Tasker commented: “Anything’s better than nothing. But it’s definitely just a drop in the ocean for what the need is at the moment.” She added: “2027 is a long time away.”

Palaszczuk last month hosted a housing crisis “roundtable” of representatives of property developers, building firms and advocacy groups. She again rejected calls for annual inflation-linked caps on rent hikes. Instead, she said her government would merely limit rent rises to once a year, rather than every six months. This would permit property owners to “sustain healthy rental supply,” the premier said. Tenants Queensland pointed out that the annual rent rise cap was not enough to protect people from the market’s “price gouging” that had seen rents rise at three times the inflation rate.

The Palaszczuk government’s policy mostly consists of offering subsidies to private developers and investors. It will slash land tax by up to 50 percent for up to 20 years for Build-to-Rent developments that feature at least 10 percent of rental homes as affordable housing.

That means the other 90 percent will charge exorbitant rents, boosting profits. There will also be a full exemption from the 2 percent foreign investor land tax surcharge for up to 20 years, and the Additional Foreign Acquirer Duty for the future transfer of a Build-to-Rent site.

This scheme is tailored to the interests of the same property industry—the banks, construction companies, real estate firms and landlord venture capitalists—that have created the housing crisis.
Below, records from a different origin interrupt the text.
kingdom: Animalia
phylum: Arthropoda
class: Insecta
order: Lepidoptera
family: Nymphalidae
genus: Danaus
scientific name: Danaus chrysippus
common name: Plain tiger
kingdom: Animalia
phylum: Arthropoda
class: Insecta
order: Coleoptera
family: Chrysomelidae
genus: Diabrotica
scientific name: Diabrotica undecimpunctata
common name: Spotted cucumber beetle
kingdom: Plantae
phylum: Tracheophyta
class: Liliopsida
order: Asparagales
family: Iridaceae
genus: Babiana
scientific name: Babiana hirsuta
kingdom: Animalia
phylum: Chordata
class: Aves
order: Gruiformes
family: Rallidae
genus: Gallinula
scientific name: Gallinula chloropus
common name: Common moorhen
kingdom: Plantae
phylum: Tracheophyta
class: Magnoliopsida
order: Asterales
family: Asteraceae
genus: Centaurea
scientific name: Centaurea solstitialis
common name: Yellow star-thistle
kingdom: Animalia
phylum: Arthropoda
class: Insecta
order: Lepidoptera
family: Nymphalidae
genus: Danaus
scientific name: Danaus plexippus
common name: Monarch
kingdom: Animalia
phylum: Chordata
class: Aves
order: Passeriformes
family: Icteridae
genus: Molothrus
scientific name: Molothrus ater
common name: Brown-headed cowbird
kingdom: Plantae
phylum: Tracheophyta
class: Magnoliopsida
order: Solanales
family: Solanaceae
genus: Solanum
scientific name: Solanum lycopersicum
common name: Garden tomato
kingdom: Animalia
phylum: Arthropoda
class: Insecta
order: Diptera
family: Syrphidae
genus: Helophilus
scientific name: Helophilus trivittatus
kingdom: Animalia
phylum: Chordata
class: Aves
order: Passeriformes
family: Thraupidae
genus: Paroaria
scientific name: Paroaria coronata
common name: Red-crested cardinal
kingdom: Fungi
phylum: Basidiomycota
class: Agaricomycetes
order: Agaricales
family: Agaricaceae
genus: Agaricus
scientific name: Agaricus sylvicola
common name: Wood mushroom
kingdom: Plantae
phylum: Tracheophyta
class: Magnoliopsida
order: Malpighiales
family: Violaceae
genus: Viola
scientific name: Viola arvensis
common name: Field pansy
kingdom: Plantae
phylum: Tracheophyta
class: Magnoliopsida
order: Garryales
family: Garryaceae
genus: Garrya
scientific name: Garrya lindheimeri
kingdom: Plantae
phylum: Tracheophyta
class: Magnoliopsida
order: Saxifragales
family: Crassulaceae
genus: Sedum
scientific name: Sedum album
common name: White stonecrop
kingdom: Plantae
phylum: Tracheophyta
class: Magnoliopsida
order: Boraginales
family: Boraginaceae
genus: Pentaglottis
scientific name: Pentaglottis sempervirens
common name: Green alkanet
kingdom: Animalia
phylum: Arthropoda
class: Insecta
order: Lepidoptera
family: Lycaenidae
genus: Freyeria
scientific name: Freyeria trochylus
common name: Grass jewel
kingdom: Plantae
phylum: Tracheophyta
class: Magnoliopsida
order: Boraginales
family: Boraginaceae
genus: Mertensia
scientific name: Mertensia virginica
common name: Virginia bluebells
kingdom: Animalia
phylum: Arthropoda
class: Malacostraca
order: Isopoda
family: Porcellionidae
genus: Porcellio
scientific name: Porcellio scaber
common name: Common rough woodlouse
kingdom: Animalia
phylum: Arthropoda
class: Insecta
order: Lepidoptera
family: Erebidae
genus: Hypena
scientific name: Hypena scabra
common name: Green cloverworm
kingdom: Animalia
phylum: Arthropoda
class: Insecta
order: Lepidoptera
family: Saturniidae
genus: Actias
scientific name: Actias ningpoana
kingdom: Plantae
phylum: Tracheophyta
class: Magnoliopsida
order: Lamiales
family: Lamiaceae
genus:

The Palaszczuk government has been in office since 2015, presiding over this growing social disaster.

Nationally, there have been decades of deep cuts by successive Labor and Liberal-National governments to public housing, contributing to soaring property prices and rising levels of household debt—among the highest in the world.

According to several research reports, Australia’s shortfall in social-housing dwellings is 524,000 and is set to reach 671,000 over the next decade. That is because social housing, involving government subsidies to non-government organisations, has been slashed on top of the decimation of public housing. The Australian Homelessness Monitor estimates that social housing letting plunged by 61 percent, compared to population, between 1991 and 2021.

A 2021 Australian government-funded review found that “an investment of around $290 billion will be required over the next two decades to meet the shortfall in social and affordable housing dwellings.”

But the federal Labor government has promised only to establish a $10 billion investment fund, supposedly to deliver 30,000 social-housing properties over the next five years, while allocating $368 billion for the AUKUS nuclear-powered submarine project to place Australia on the frontlines of a US-led war against China.

In order to ensure affordable housing for all, as a basic social right, working people in Queensland, as throughout the world, need to fight for a socialist program so that the great wealth in society, which is produced by the working class, is controlled by the workers and used to meet the needs of the working class.

A workers’ government would place the banks, finance houses and property industries under public ownership and workers’ control. It would redirect the massive wealth accumulated by the billionaires, property developers and financial speculators, and the billions being spent on war preparations, to housing, health, education and other essential social programs.